Bu özdeyişi duymuşsunuzdur... "Bir ülkede mahkemelerin var
olması adaletin de var olduğunu kanıtlamaz. Mahkemeler adalete şans
tanırlar." Aynı bakış açısının "Demokrasi" için de geçerli olduğunu
söylemek mümkün değil mi?
- Bir ülkede demokrasinin var olması o ülkedeki tüm siyasetçilerin
demokrasiye inandıkları anlamına gelmez. Demokrasi onların da
akıllarını başlarına toplamaları için şans tanır...

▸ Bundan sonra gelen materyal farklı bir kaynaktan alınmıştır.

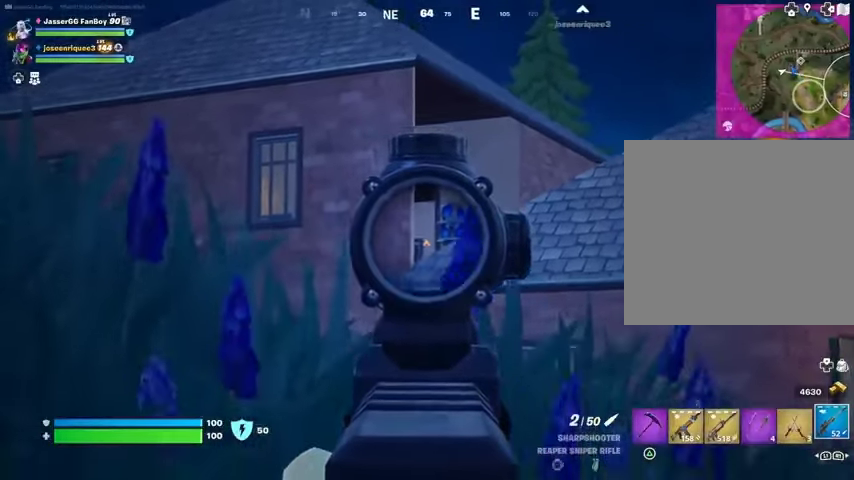
{"dt_ms": 500, "buttons": ["L2"], "left_stick": "center", "right_stick": "center", "events": [[67, "left_stick", "center"], [133, "left_stick", "up-right"], [300, "left_stick", "center"], [367, "left_stick", "down"], [500, "left_stick", "center"]]}
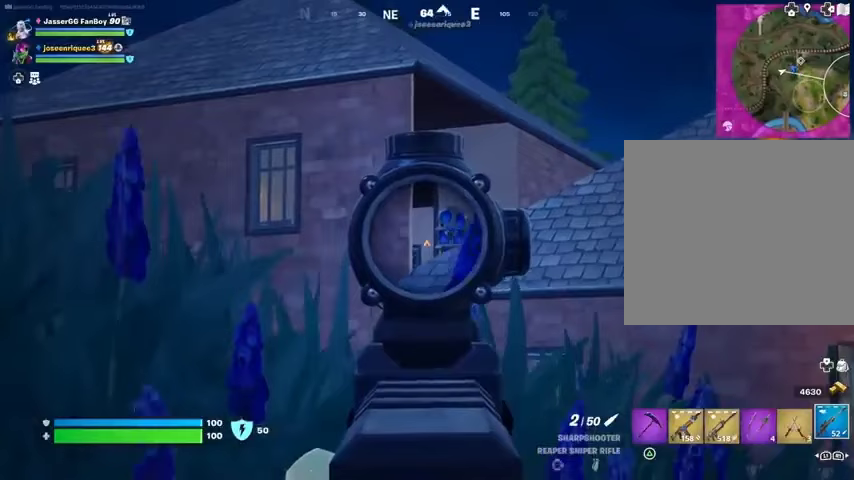
{"dt_ms": 500, "buttons": ["L2"], "left_stick": "up-right", "right_stick": "center", "events": [[100, "left_stick", "up-right"], [167, "left_stick", "down-right"], [333, "left_stick", "center"], [467, "left_stick", "up-right"]]}
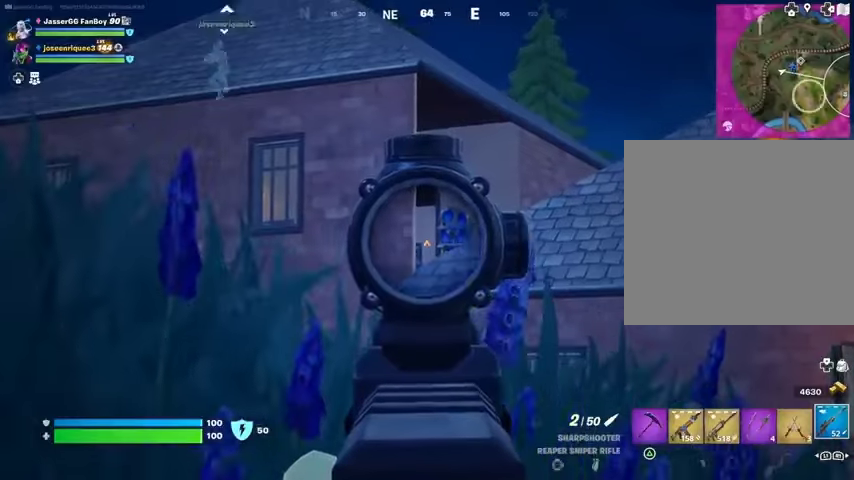
{"dt_ms": 500, "buttons": ["L2"], "left_stick": "center", "right_stick": "center", "events": [[33, "left_stick", "center"], [267, "left_stick", "down-right"], [333, "left_stick", "center"]]}
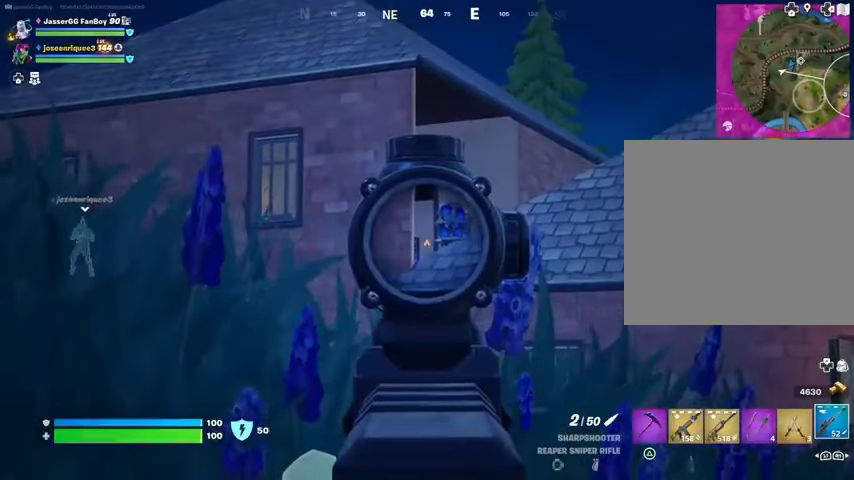
{"dt_ms": 500, "buttons": ["L2"], "left_stick": "center", "right_stick": "center", "events": []}
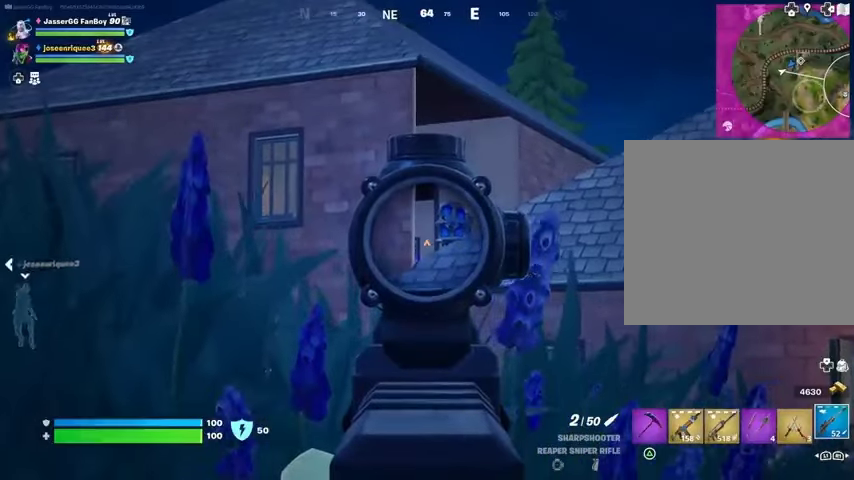
{"dt_ms": 500, "buttons": ["L2"], "left_stick": "center", "right_stick": "center", "events": []}
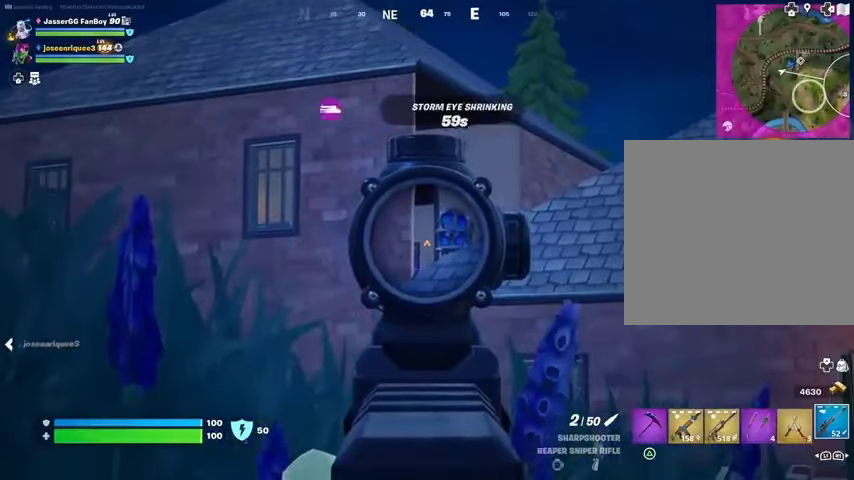
{"dt_ms": 1000, "buttons": ["L2"], "left_stick": "down", "right_stick": "center"}
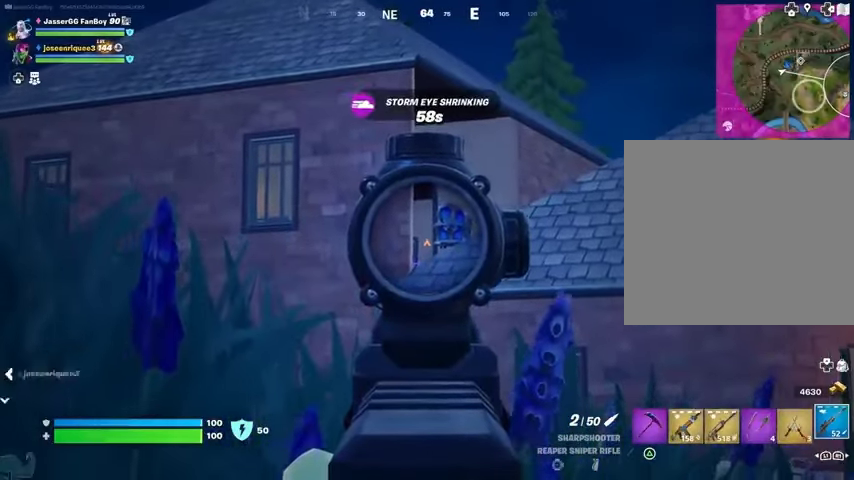
{"dt_ms": 500, "buttons": ["L2"], "left_stick": "center", "right_stick": "center", "events": [[267, "left_stick", "center"]]}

İçinde bulunduğumuz siyasi tablodaki kural dışılıklar sizi de
rahatsız etmiyor mu?
Kural dışı oluşumlar
Acaba hangi demokratik modelde kendisini "Dini cemaat" olarak
sunan bir örgüt, devleti ele geçirmek için içeride ve dışarıda
pervasızca eylemler koyabilir?
Ya da hangi demokraside meşru bir siyasi parti, silahlı bir
terör örgütüne sırtını dayayarak, bir bölgedeki seçmenleri tehdit
edebilir?
Yakın siyasi geçmişimizde vurucu gücü "Derin Devlet" olan ve
"Vesayetçi Demokrasi" şeklinde nitelediğimiz sistemin varlığı da,
demokrasimizin kural dışılıkları arasındaydı.
"Devlet"e dönüşür
Süleyman Demirel yıllar önce Yavuz Donat'la yaptığı bir söyleşide,
12 Eylül 1980'de yaşadıklarını anlatırken, "Derin Devlet"in bir
anda nasıl "Devlet"e dönüştüğünü şöyle anlatmıştı:
- O gece... Saat 03.59'du... Televizyondan ilk beyanname okundu:
Aziz Türk Milleti... Artık o dakika itibariyle Derin Devlet olayı
yok... İdareye el koyup, devlet oldu.
Artık çok tehlikeli
Görünen o ki, demokrasimizdeki bu gariplik veya kural dışılık artık
gündemde değil. Derin Devlet içindeki bir cunta gece yarısı devlet
olmaya cüret ettiği takdirde, ülkenin ne tür felaketlere
sürüklenebileceğini görme özürlüler bile görüyor... Böyle bir şeye
teşebbüs edenler, sadece Türkiye'yi Batı demokrasilerinden
kopartıp, Amerikan militarizminin bir uzantısı konumunda
Ortadoğu'ya sıkıştırmakla kalmazlar.
Demokrasi ve uzlaşmadan yoksun bırakılmış bir Türkiye'de, birlik ve
bütünlük kavramları da farklı boyutlarda tartışılmaya başlanır. Ne
siyasi, ne sosyal, ne de ekonomik istikrar kalır.